======== Texto propuesto ========

1. El mundo al revés

A continuación unas líneas sobre la importancia de censurar el terrorismo punitivo promovido por legisladores que han suprimido el espíritu humanista y democrático del Código Penal de 1991 y han convertido en fango la consistencia y proporcionalidad de las penas.

Se ha publicado la sentencia que recoge el acuerdo de terminación anticipada entre el Ministerio Público y la imputada Silvana Buscaglia y su defensa, en un caso de violencia y resistencia a la autoridad, aquel de la conductora intervenida en el aeropuerto y del policía que le impuso una infracción de tránsito.

El resultado no puede ser más terrorífico que el de cualquier diabólica pesadilla: 6 años y 8 meses de privación de libertad, esto es, ocho meses más por encima de lo que podría recibir un homicida simple, para el cual la ley, el artículo 106 del Código Penal, estatuye una pena mínima de 6 años.

2. El MP y del PJ desatienden su obligación de preservar la proporcionalidad punitiva

Esta manifiesta desproporción entre las consecuencias punitivas del delito contra la administración pública, específicamente contra la autoridad, con las de un delito contra la vida, revela lo absurdo que es sancionar más duramente la ofensa de un valor o bien jurídico que ni por asomo puede equiparse con el derecho fundamental, básico y prioritario como es la vida; no obstante semejante contrasentido ni el Ministerio Público, ni el juez de la causa y lamentablemente la ocasional defensa de la ahora condenada, pararon mientes en que la Constitución establece que toda intervención que restrinja los derechos fundamentales de la persona, y la libertad es uno de ellos, debe sujetarse al escrupuloso respeto de los raseros de razonabilidad y proporcionalidad, que cuando estos son infringidos ninguna acusación, decisión o condena es legítima y menos justa.

======== Extracto de datos ========

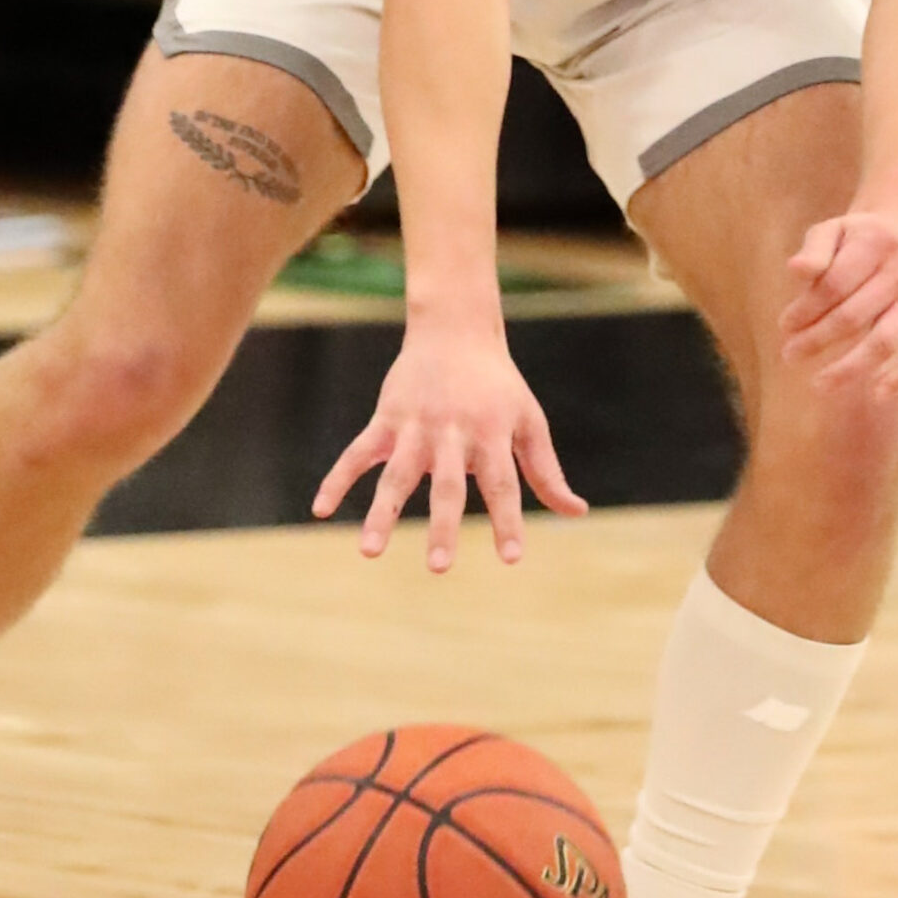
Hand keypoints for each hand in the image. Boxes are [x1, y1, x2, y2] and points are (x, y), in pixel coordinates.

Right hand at [312, 323, 586, 571]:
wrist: (455, 330)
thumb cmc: (499, 385)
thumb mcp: (528, 422)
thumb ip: (545, 472)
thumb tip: (577, 513)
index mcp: (490, 434)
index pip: (502, 484)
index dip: (507, 520)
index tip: (511, 558)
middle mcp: (452, 433)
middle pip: (447, 486)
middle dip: (441, 526)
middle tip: (438, 568)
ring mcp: (415, 426)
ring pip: (396, 475)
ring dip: (381, 514)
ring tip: (370, 552)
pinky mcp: (386, 419)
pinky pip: (357, 452)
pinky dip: (338, 479)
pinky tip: (321, 510)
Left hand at [779, 211, 897, 396]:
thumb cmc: (853, 239)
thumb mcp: (830, 231)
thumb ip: (814, 250)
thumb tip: (796, 270)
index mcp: (876, 244)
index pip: (834, 285)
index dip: (806, 309)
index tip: (784, 325)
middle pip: (855, 315)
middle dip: (817, 338)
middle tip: (788, 354)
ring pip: (886, 340)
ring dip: (850, 366)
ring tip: (819, 384)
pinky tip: (877, 393)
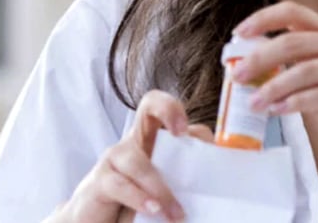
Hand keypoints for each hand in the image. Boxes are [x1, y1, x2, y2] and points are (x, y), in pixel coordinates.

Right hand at [53, 90, 213, 222]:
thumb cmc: (132, 206)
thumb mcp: (163, 191)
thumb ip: (183, 181)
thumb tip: (219, 189)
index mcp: (151, 142)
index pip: (166, 111)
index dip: (181, 113)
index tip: (197, 136)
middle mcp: (133, 142)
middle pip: (149, 106)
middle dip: (169, 109)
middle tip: (182, 133)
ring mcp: (113, 160)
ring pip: (138, 160)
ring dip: (160, 188)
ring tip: (176, 214)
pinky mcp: (98, 183)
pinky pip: (120, 185)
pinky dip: (140, 198)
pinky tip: (154, 210)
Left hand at [232, 1, 317, 144]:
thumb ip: (296, 64)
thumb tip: (251, 68)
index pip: (293, 11)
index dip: (264, 18)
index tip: (239, 32)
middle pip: (294, 41)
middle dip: (260, 57)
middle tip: (237, 75)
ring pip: (305, 70)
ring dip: (274, 87)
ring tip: (254, 102)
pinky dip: (296, 103)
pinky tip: (278, 110)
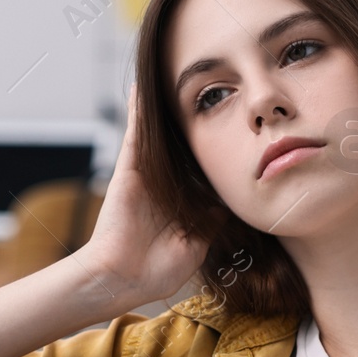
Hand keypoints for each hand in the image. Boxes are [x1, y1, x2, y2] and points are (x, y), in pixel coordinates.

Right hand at [81, 82, 210, 306]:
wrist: (122, 278)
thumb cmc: (156, 270)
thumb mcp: (197, 245)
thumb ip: (213, 222)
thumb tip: (230, 203)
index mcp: (181, 202)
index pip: (200, 170)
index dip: (212, 153)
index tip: (235, 131)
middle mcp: (164, 185)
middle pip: (181, 146)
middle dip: (190, 123)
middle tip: (209, 94)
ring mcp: (146, 176)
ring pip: (157, 135)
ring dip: (162, 110)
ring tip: (171, 78)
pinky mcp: (128, 171)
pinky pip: (135, 136)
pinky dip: (138, 112)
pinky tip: (142, 89)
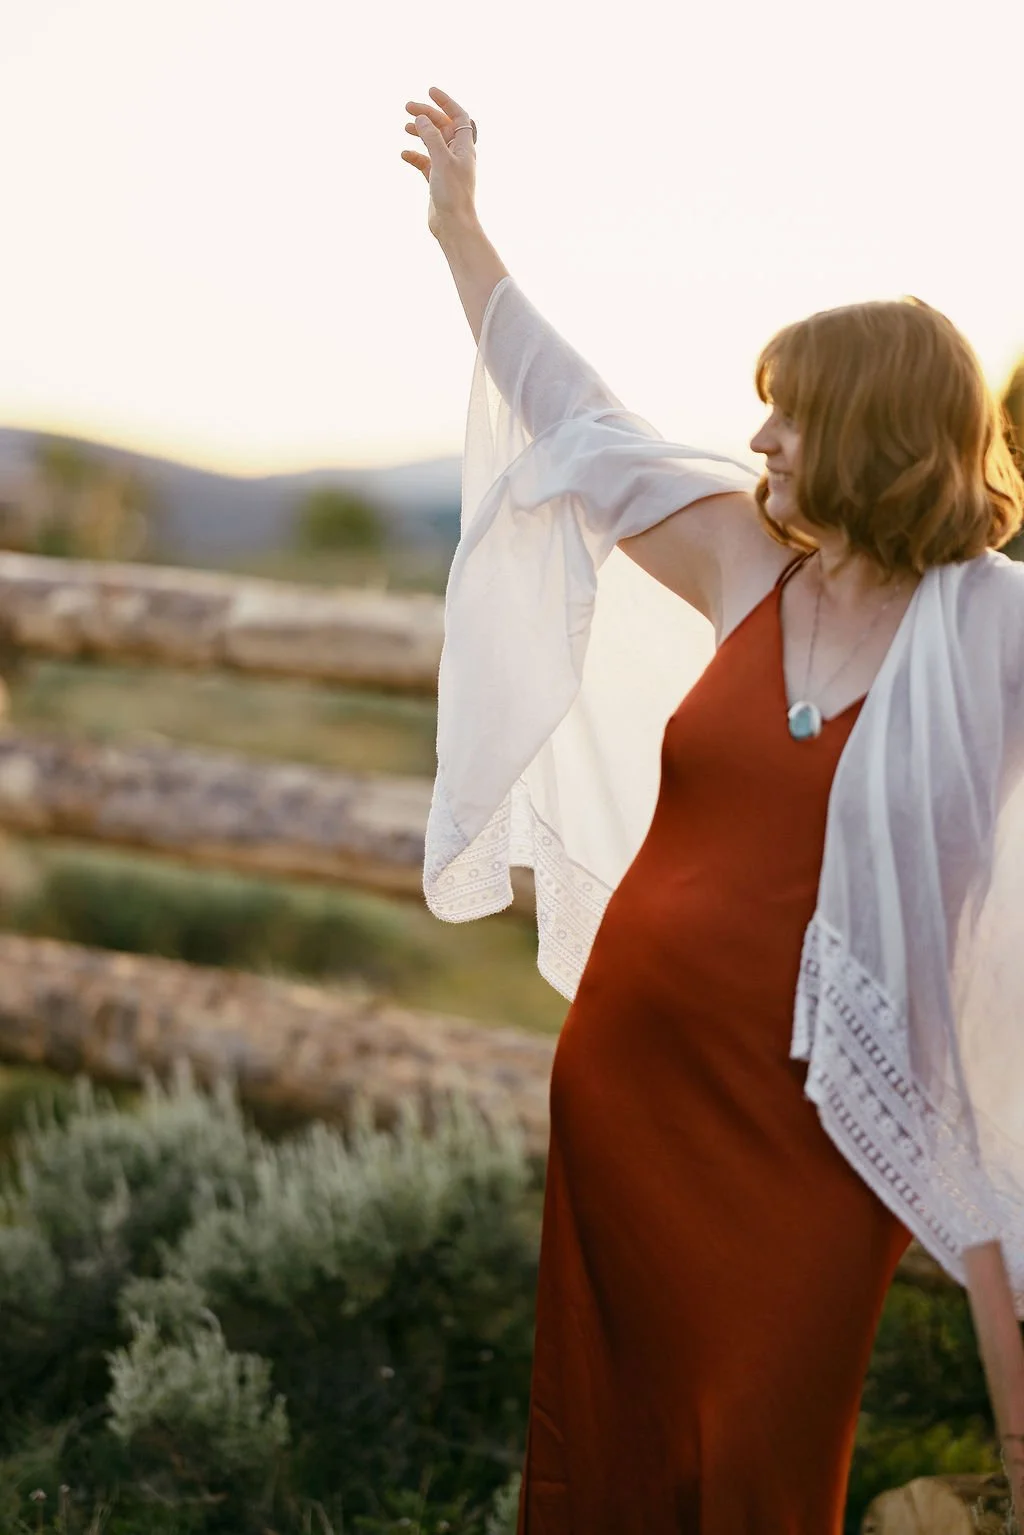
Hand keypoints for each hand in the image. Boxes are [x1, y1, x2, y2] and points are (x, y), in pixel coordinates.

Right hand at [401, 86, 477, 239]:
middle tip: (407, 106)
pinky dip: (414, 155)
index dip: (446, 102)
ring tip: (405, 126)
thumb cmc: (453, 194)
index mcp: (465, 148)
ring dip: (419, 132)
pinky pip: (424, 161)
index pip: (458, 116)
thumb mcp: (441, 160)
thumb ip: (431, 137)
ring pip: (432, 142)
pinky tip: (404, 154)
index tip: (430, 91)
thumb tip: (420, 117)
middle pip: (442, 126)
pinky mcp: (436, 180)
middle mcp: (457, 155)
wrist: (453, 227)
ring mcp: (446, 167)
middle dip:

========

**Lista de tareas**
(1) ¿Qué pena mínima fija el artículo 106 del Código Penal para el homicida simple, según el texto sobre el caso de Silvana Buscaglia?
(2) Prosigue el texto sobre el caso de Silvana Buscaglia a partir de su última oración.

**Respuestas del ejercicio**
(1) Una pena mínima de 6 años.

(2)
3. La democracia en materia penal reclama que no exista impunidad pero también que no impere el terrorismo punitivo

En casos como el que nos ocupa, el Ministerio Público, guardián de la legalidad, debe poner en primera línea la legislación mayúscula, es decir, la constitucional, no la minúscula legislación ordinaria, hace rato perforada por el populacherismo parlamentario en asuntos penales (vid. los cambios introducidos en el Código Penal a propósito de los delitos de violencia y resistencia a la autoridad y comparar la racional y prudente conminación punitiva original con la actual desaforada amenaza sancionadora).

Por su parte, el Poder Judicial, los jueces, último valladar de la arbitrariedad estatal, atendiendo a los imperativos constitucionales, debe identificar e inaplicar las normas reñidas con presupuestos estatuidos en la Carta Fundamental, mediante el control difuso. La defensa, por su lado, ha de insistir en la denuncia del despropósito y siniestro panorama que se despliega cuando la justicia punitiva se transforma en un ogro capaz de destruir al individuo. No hacerlo es dejar en indefensión al imputado.

Mientras no se tome conciencia de que en democracia tan válido es evitar la impunidad como el terrorismo punitivo o salvajismo sancionador, los derechos ciudadanos correrán peligro extinción.

4. Procesos rápidos y fulminantes no son sinónimo de justicia

Unas líneas finales sobre el proceso inmediato o «facilismo» procesal que confunde celeridad a cualquier costo con justicia. Este caso demuestra que el afrontamiento de las demoras y lenidad procesales no puede hacerse de manera tosca, sin modulaciones que atiendan asuntos más complejos que reclaman un itinerario procesal mayor. En esta audiencia la incoación del inmediato debió rechazarse a favor del proceso común.

Aprendamos de este dramático caso e insistamos en que una república democrática inscribe en su programa penal tanto el objetivo de la justicia de evitar la impunidad como el de rechazar el terrorismo o salvajismo punitivo.